Приведённый отрывок:
========================================================================

Мы еврейский не учили. Это была украинская школа. Пели «Боже, царя храни».
Я была небольшого роста.
Когда надо было подойти к карте, показывать, мне подставляли скамейку – я не доставала.
Училась я 4 года.
Закончила отлично.
В колонии было 2 улицы. Одна – прямая.
А вторая называлась немецкой – там жила немецкая семья.
Во всей колонии отличалась – чистота, порядок. Образцовый дом.
Это – немцы. Они чистоплотные. А евреи – такие…
14-й год. Брата взяли в армию. У сестры взяли мужа – а у нее 5 детей. Оба погибли.
(В заметке, написанной бабушкой, и опубликованной 10 лет назад в одной газете, я прочитала, что после гибели мужа сестре нечем было кормить детей, и она отдала их в детдом.)
Позже - махновщина. Махно ездил через нашу колонию с тачанкой. Сзади – пулемет. Расстреляли целую семью, двое детей. У меня есть статья – там лучше написано, могу тебе дать.

========================================================================

Список заданий:
1. Почему, согласно воспоминаниям о колонии, рассказчице подставляли скамейку у карты? Объясните в одном-двух предложениях.
2. Продолжите воспоминания о колонии, начав сразу после последней фразы.

========================================================================

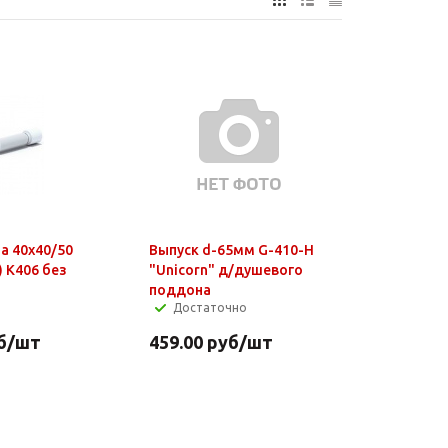
а 40х40/50
Выпуск d-65мм G-410-H
 К406 без
"Unicorn" д/душевого
поддона
Достаточно
б
/шт
459.00
руб
/шт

========================================================================

Ответы к упражнению:
1. Рассказчица была небольшого роста и не доставала до карты, когда нужно было подойти и показывать. Поэтому ей подставляли скамейку.

2.
(Была махновщина.
Махно ездил через нашу колонию с тачанкой, сзади пулемет…
Помню, как будто это вчера было.
Они расстреляли целую семью – 7 человек, двое детей, прямо в постели их расстреляли…
Мы выехали в Запорожье…)
Мать была вдовой. У нее была одна дочь. Жила в Днепропетровске.
А у отца умерла жена. Они познакомились в Днепропетровске.
И почему-то мать вышла замуж за такого старика – 6 душ детей, взрослые дети..
(Отец бабушки родился в 1860-ом году. Когда они встретились с ее мамой, ему не было и 40 лет. Но бабушка помнит его старым, с окладистой бородой. Он прожил 78 лет.)
Брат был женат, сестра замужем.
Семья большая: взрослые дети, маленькие дети.
Мать родила двойню… Трудно себе представить такое детство. Но жили… Мне кажется, ничего такого особенного – записывать не надо.
Жили бедно. Из того, что собирали с огорода – картошка, капуста, буряки. В погребе стояли две бочки с соленьями. Две коровы, куры, индюки, утки.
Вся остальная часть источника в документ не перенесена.